Luís Freire: «É uma resposta para aqueles que duvidaram do Rio Ave»

15 mai, 13:29
Rio Ave-Chaves

Treinador campeão da II Liga lembra que esta foi a sétima subida da carreira dele e mostra-se otimista relativamente ao futuro: «Acredito que vou ficar na primeira e que um dia vou poder celebrar na primeira também»

Luís Freire, treinador do Rio Ave, em declarações à Sport TV após a vitória sobre o Desp. Chaves e a subida dos vilacondenses à Liga:

«Sabíamos que o jogo era contra uma grande equipa, que estava na luta direta connosco. Sabíamos que ia ser complicado, no entanto entrámos muito bem, à campeão e como temos entrado nos jogos. Tivemos uma atitude enorme e fizemos logo a diferença. E conseguimos superiorizar-nos na primeira parte. Gerimos bem até ao intervalo e na segunda parte já sabíamos que o Chaves ia arriscar. Mas tínhamos o plano definido na nossa cabeça e correu bem porque fizemos o segundo golo e a partir daí o jogo é todo nosso. Foram três e podiam ser quatro.
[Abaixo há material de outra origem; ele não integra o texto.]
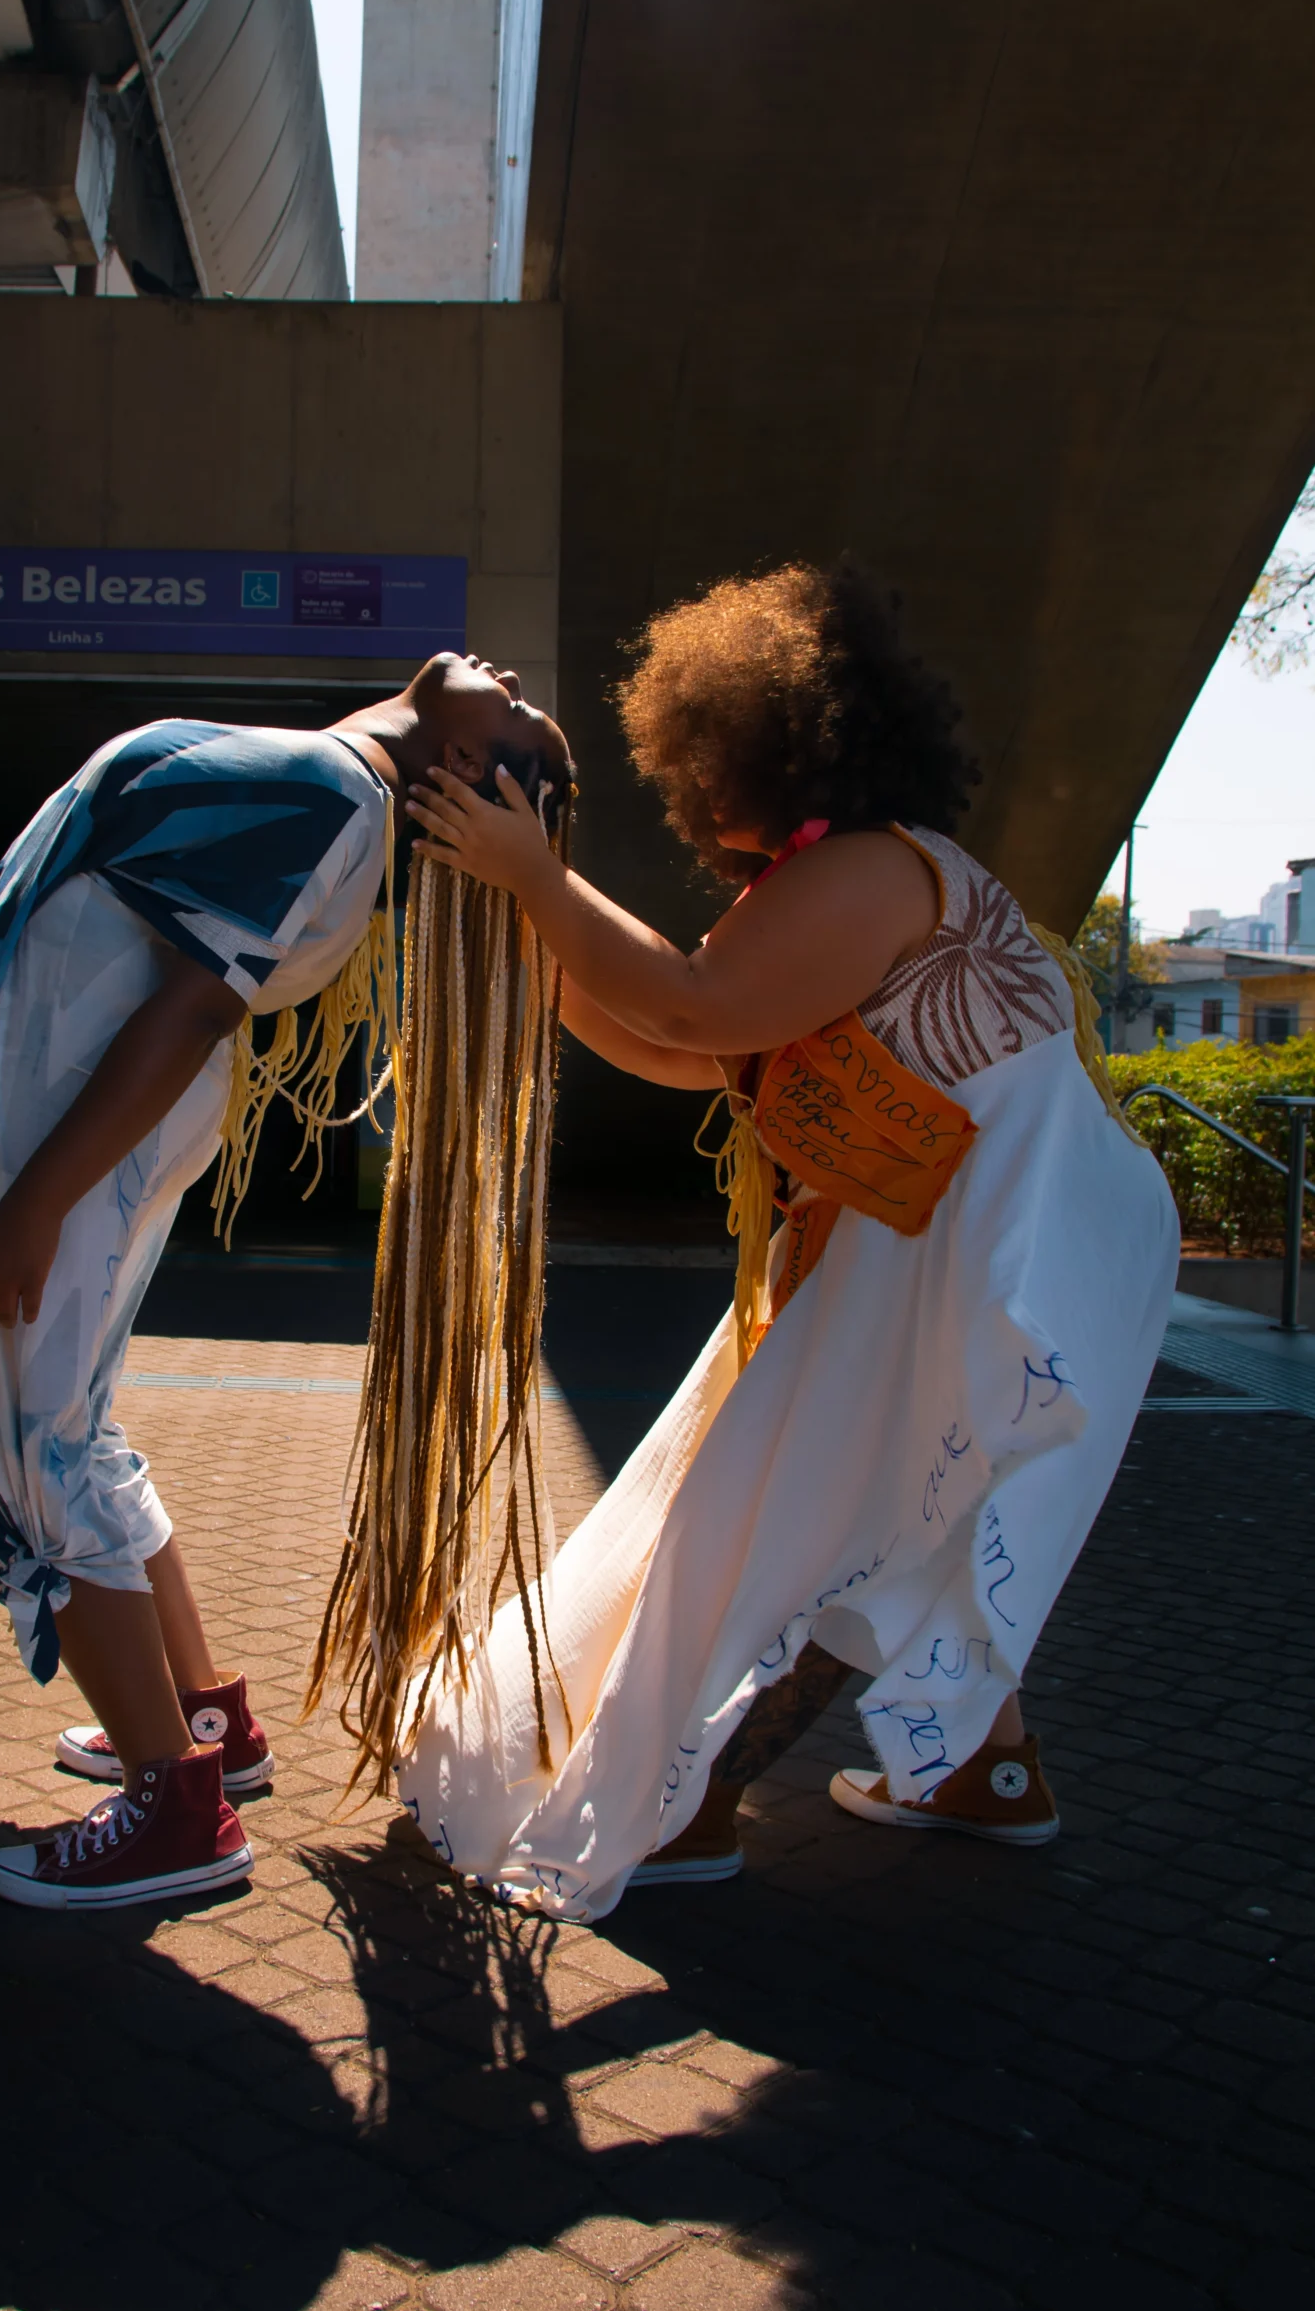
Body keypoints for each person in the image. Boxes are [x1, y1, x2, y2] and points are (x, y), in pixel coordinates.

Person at [401, 562, 1177, 1921]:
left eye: (699, 755)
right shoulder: (822, 885)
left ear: (774, 739)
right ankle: (979, 1776)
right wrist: (535, 921)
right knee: (900, 1503)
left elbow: (694, 1013)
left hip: (996, 1245)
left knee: (815, 1503)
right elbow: (681, 1047)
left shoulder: (872, 869)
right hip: (960, 1237)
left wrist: (538, 878)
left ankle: (687, 1799)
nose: (688, 790)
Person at [0, 655, 569, 1911]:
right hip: (62, 1112)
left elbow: (193, 1012)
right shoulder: (335, 782)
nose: (512, 675)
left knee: (28, 1442)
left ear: (475, 770)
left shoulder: (337, 798)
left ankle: (174, 1810)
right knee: (69, 1428)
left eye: (525, 715)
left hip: (73, 1128)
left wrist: (35, 1202)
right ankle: (205, 1721)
De ressalvar que é mais do que justo o Rio Ave ser campeão. Ganhou os duelos diretos todos: teve melhor vantagem sobre o Chaves e sobre o Casa Pia. E fez 70 pontos, uma pontuação muito alta. E as sensações são de alegria, de euforia, de agradecimento e de gratidão aos meus jogadores, porque foi um grupo absolutamente fantástico de grandes jogadores e grandes homens. E isso foi o que fez a diferença: um grupo de jogadores muito unido, coeso, sempre a ajudar o treinador. E o público esteve cada vez mais com a equipa ao longo do tempo. E acaba assim, num cenário fantástico. Quero agradecer a toda a gente, em especial à minha família: ao meu pai, à minha mãe, à minha irmã, à minha mulher e família próxima. E também é uma resposta para aqueles que duvidaram do Rio Ave: é mais uma subida, a sétima que eu tenho.
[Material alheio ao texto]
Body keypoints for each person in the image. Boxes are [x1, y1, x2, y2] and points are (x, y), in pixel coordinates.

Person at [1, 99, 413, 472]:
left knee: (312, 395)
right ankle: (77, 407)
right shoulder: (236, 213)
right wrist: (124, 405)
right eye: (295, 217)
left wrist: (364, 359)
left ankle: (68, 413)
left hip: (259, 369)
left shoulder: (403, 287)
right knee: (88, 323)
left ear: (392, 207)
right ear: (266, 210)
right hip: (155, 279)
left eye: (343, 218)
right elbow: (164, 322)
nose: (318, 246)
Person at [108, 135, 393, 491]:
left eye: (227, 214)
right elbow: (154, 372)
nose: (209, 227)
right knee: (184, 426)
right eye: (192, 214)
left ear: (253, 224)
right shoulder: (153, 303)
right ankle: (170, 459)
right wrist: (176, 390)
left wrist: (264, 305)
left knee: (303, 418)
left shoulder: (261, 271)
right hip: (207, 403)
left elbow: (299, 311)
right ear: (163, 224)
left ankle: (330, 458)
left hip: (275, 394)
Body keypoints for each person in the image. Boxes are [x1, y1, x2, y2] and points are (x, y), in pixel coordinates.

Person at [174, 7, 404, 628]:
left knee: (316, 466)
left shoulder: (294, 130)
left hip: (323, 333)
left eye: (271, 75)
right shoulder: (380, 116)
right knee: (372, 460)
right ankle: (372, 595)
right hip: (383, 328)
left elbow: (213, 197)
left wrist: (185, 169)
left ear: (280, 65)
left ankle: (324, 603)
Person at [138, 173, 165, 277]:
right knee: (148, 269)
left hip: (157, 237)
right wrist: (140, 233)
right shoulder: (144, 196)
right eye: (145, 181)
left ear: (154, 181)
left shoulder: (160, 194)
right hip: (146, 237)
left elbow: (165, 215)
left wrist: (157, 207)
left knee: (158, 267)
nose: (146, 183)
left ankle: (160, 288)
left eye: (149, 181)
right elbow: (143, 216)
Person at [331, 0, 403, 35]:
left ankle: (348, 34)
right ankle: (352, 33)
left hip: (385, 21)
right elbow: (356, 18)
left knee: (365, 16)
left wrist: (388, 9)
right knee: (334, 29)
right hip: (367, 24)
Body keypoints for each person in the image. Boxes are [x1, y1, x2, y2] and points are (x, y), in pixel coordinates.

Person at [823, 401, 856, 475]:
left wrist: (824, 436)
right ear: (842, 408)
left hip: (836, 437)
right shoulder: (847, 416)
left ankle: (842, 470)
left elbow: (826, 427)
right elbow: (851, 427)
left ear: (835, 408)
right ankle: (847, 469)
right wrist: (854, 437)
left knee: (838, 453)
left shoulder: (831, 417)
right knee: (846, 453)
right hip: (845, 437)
[Plantel forte e montado para subir. Qual foi o segredo?]

«Era difícil porque aos adversários deu jeito dizer que o Rio Ave tinha de ganhar o campeonato. Pressionarem-nos dessa forma. Houve adversários que não quiseram assumir a candidatura e que gastaram tanto ou mais do que nós. Mas não assumiram. Remodelámos muito o plantel, mas escolhemos muito bem os jogadores: e esse foi o segredo. Sabíamos da personalidade dos jogadores. Nos momentos de euforia perdemos um bocado o pé e foi difícil estabilizar. Depois, surgiram críticas, que é normal quando não se ganha, mas houve sempre estabilidade ali dentro, que é o mais importante. A partir de uma certa altura os jogadores perceberam como se ganham jogos na II Liga, onde por vezes o jogo é mais físico e as equipas são muito equilibradas. Deixámos de ser tão espetaculares numa determinada altura, mas fizemos 40 pontos na 2.ª volta, o que foi enorme.»

[Acredita que o Rio Ave é equipa para ficar na Liga?]

«Eu vim da distrital. Com 34 anos subi pela primeira vez à Liga [n.d.r.: com o Nacional] e com 36 subo a segunda. Acredito que vou ficar na primeira e que um dia vou poder celebrar na primeira também.»